La concertation implique la participation de différents acteurs à un même travail. Elle permet donc d’atomiser l’auteur unique en différentes cellules de décision qui convergent vers un but commun : le programme.
La participation des habitants peut constituer ou non un des acteurs de la concertation.

Sur la ZAC Luciline, la concertation a été formelle et consensuelle. Cette concertation, souvent sous forme d’information, est imposée par la loi dans la constitution d’une ZAC. Plus qu’un mode opératoire volontaire, elle est utilisée ici dans son cadre réglementaire minimal.

Ouverture du sujet: processus / échelles et temporalités
L’exemple d’Echirolles– Banlieue de GrenobleA la fin des années 80, les élus s’interrogent sur la possibilité de créer un nouveau centre ville. Pour se faire, Yves Sauvage, urbaniste, propose un projet d’espaces publics et d’infrastructures sans programme. Ceci permit de penser le projet comme un processus et non comme un programme figé de m².
Plus performant qu’un phasage, le projet engagea rapidement une transformation de la ville (construction des voiries) tout en permettant une adaptabilité dans le temps. Le découpage du foncier s’est opéré suivant les offres programmatiques qui se présentaient. Grâce à ce dispositif, une polyclinique privée et un complexe de cinéma ont trouvé leur place dans le projet alors que ce genre d’activité s’implantent aujourd’hui en dehors des villes.
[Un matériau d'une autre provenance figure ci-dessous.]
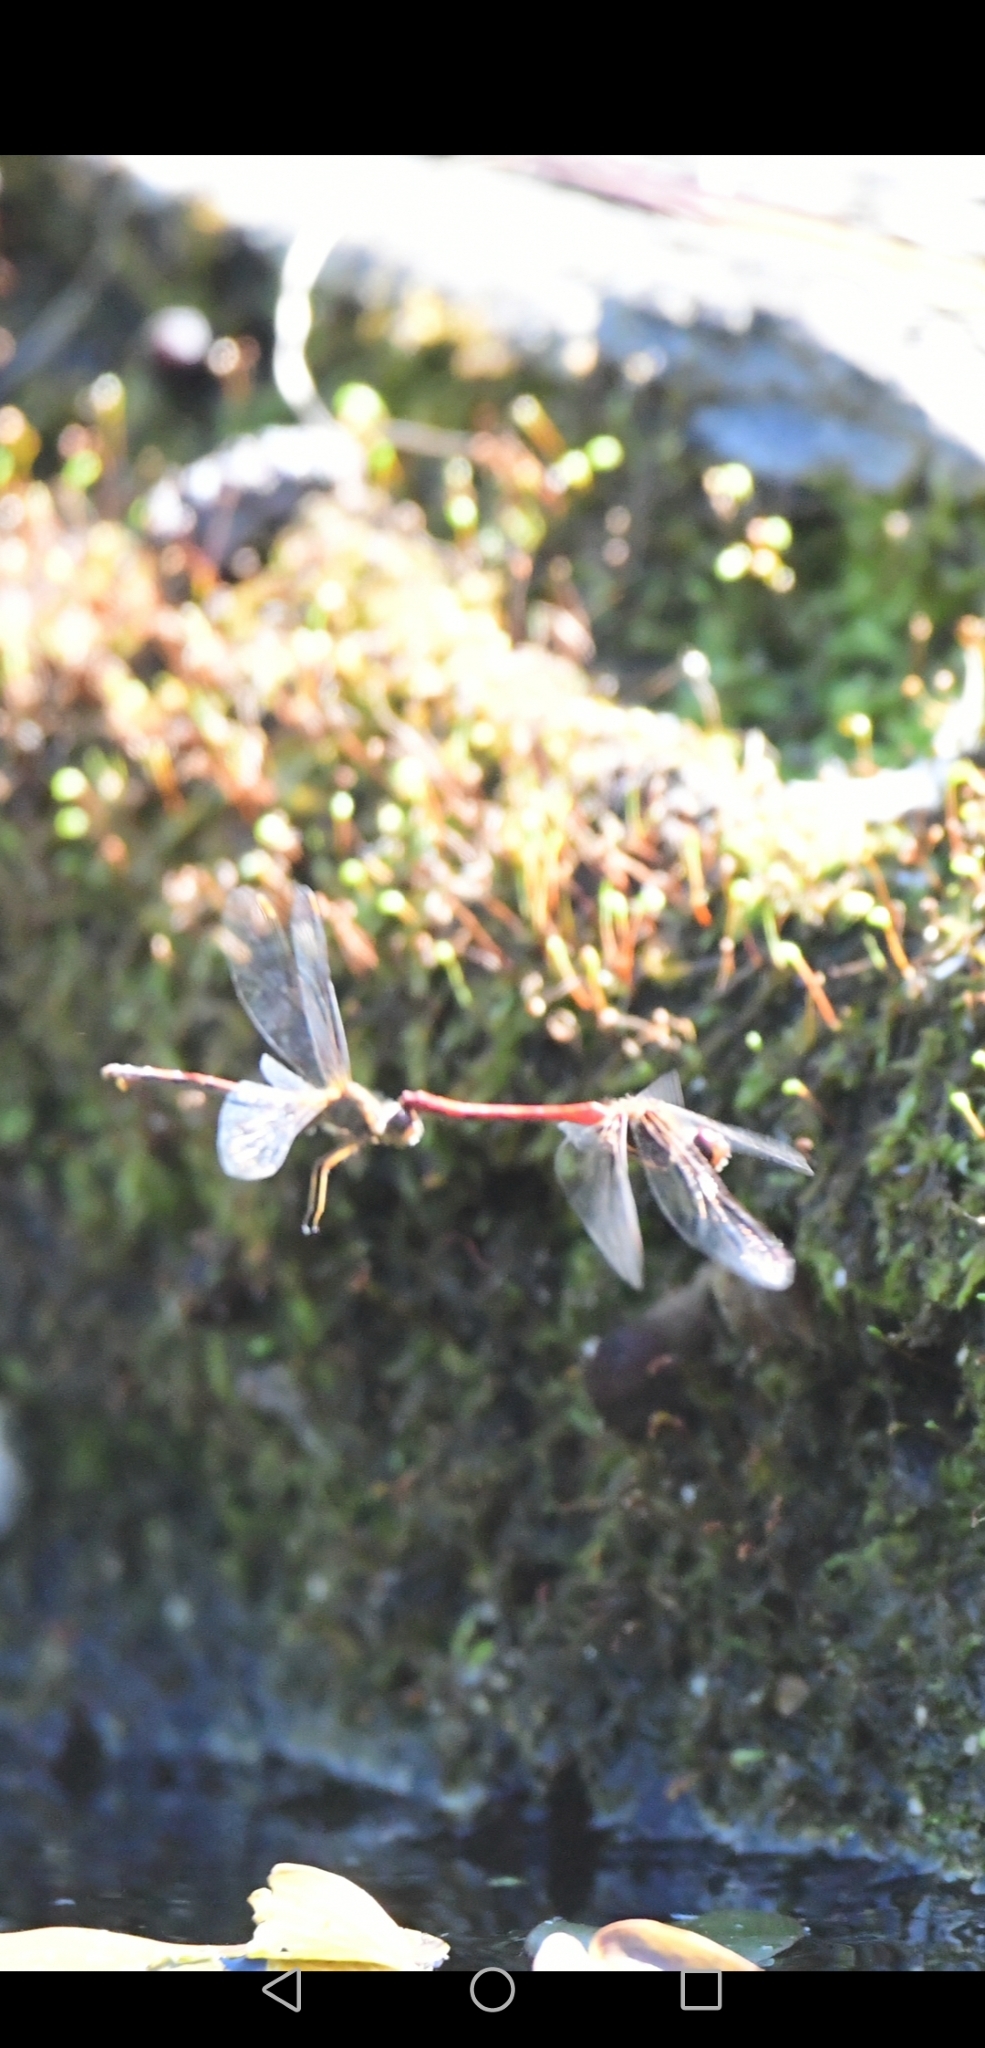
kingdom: Animalia
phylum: Arthropoda
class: Insecta
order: Odonata
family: Libellulidae
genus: Sympetrum
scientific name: Sympetrum vicinum
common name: Autumn meadowhawk
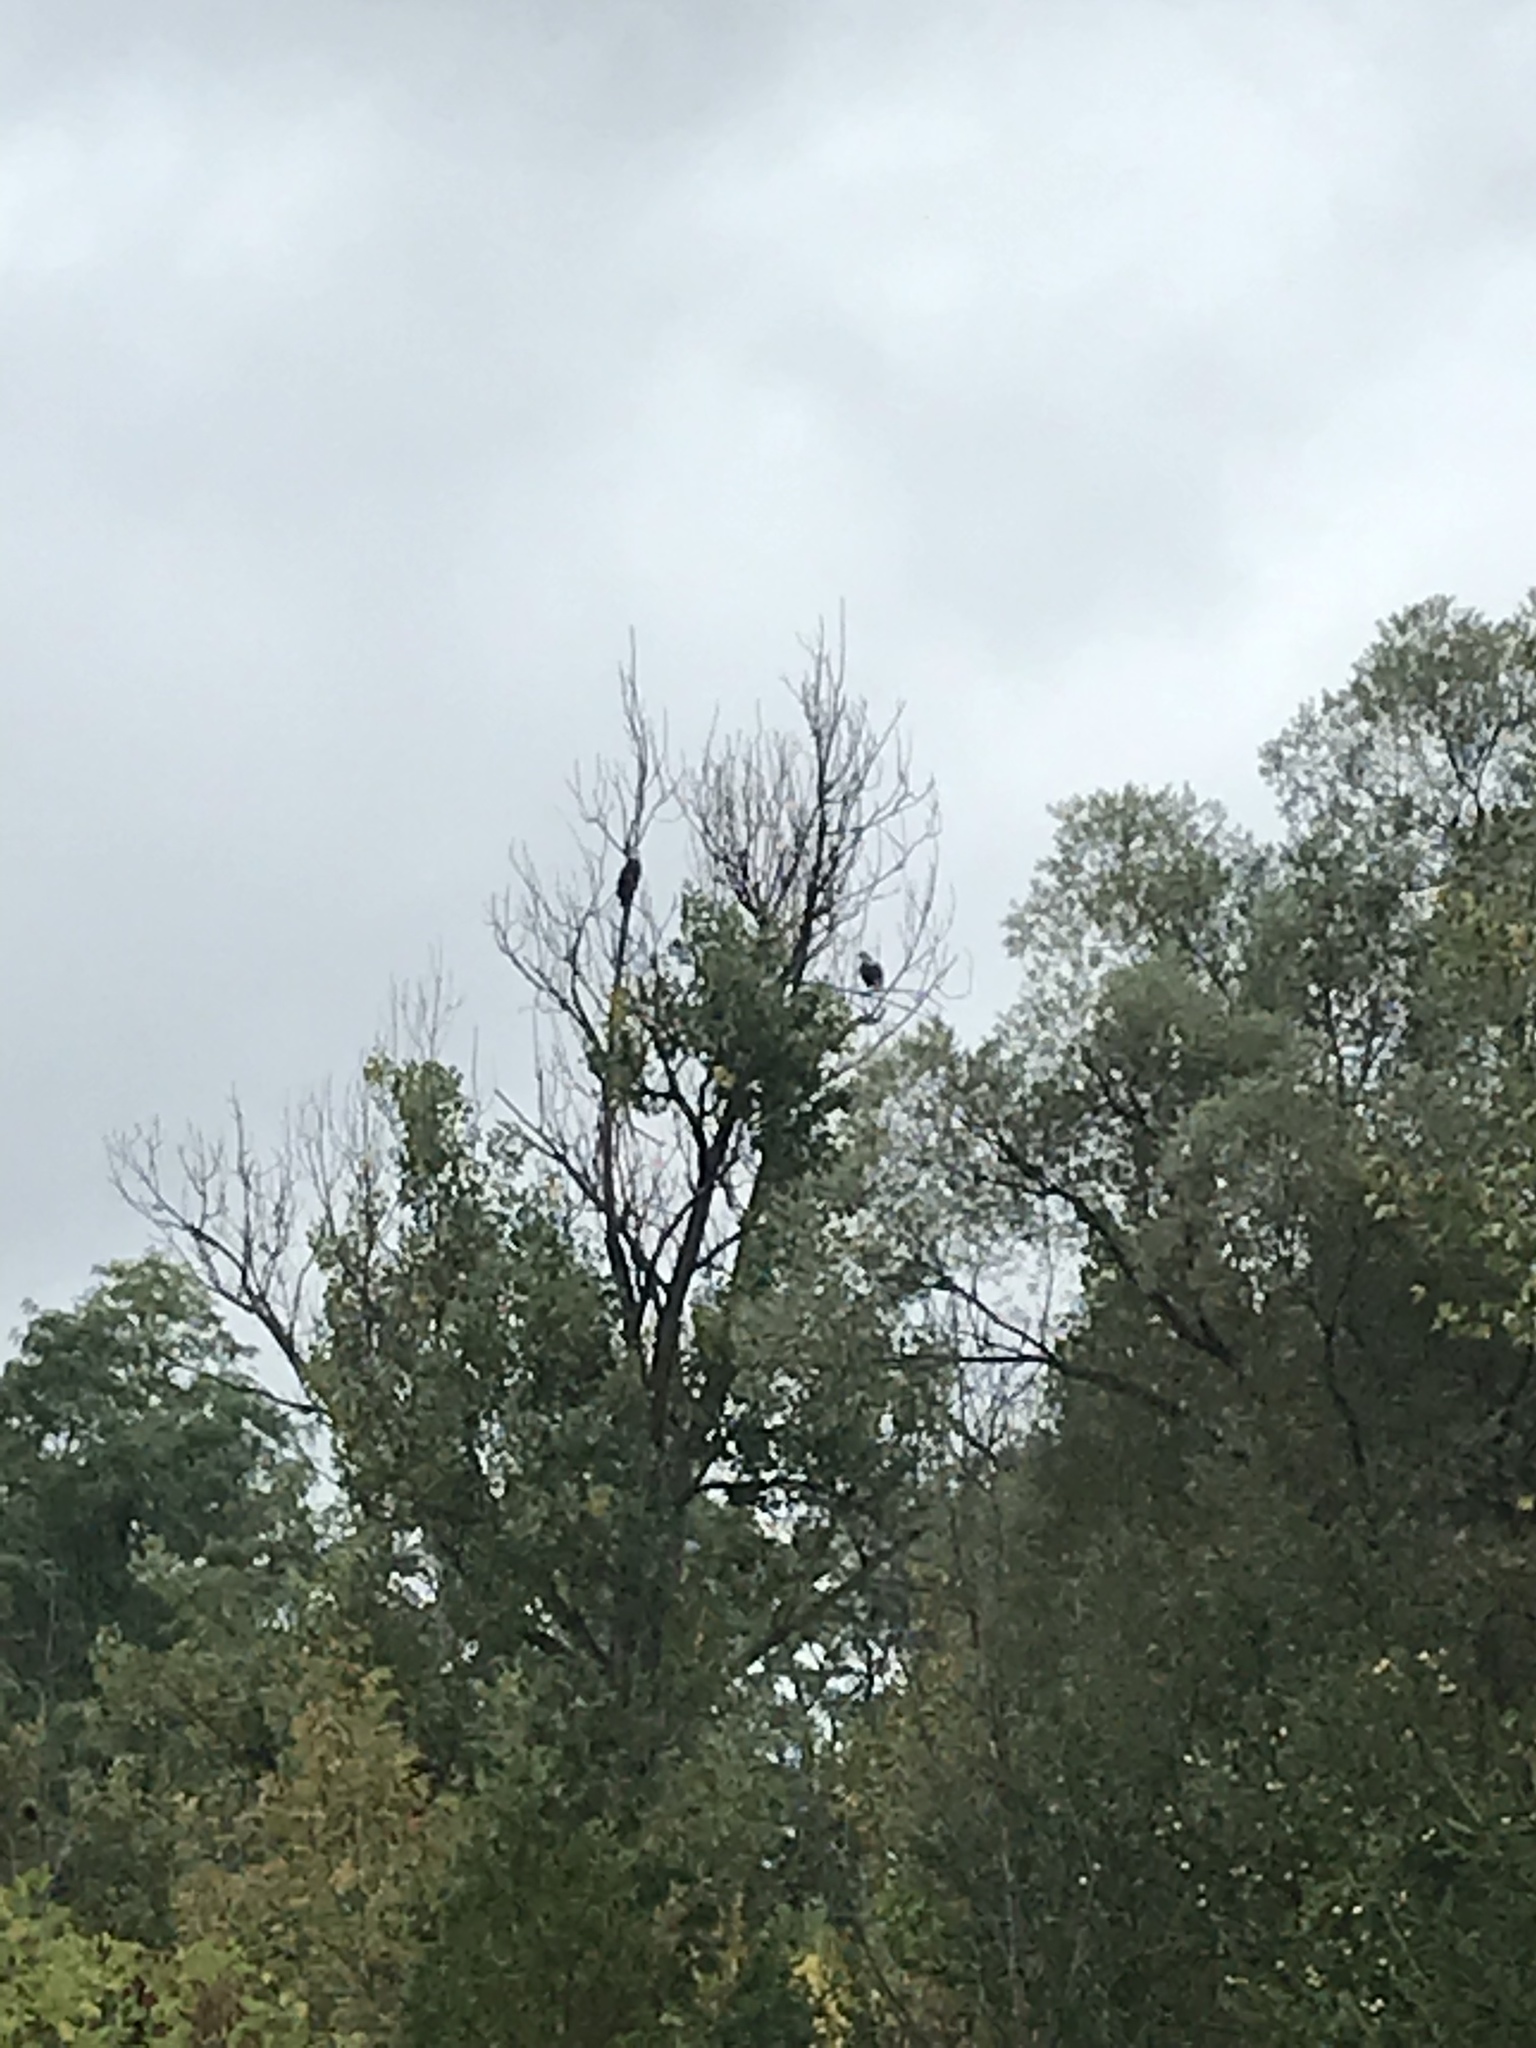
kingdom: Animalia
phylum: Chordata
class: Aves
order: Accipitriformes
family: Accipitridae
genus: Haliaeetus
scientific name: Haliaeetus leucocephalus
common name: Bald eagle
Ce processus a pour avantage de garantir un espace public de qualité et cohérant sur l’ensemble du territoire de projet. La ZAC, au contraire, segmente la ville par « zones » fonctionnant avec des logiques autonomes. D’autre part, les aménageurs laissent penser que la construction des édifices dans une ZAC finance la réalisation des voiries. Dans quelle mesure est-ce vrai ? Yves Sauvage préconise un contrôle total des pouvoirs publics sur l’espace public, comprenant le désir de rentabilité et d’amortissement d’un aménageur, qu’il soit public ou privé.

Le cadre réglementaire de la ZAC peut être un point de levier pour entamer la critique du projet de la Luciline. Cette forme de ville met à mal les notions :
- de temporalité : l’expropriation permet de se libérer des contraintes foncières et de construire rapidement,
- de négociation : l’aménageur et la ville ont les pleins pouvoirs,
- d’échelle : le périmètre de la ZAC empêche de penser le projet à l’échelle de la ville,
- d’espace public : la pensée du découpage du foncier prime sur la pensée de l’espace public.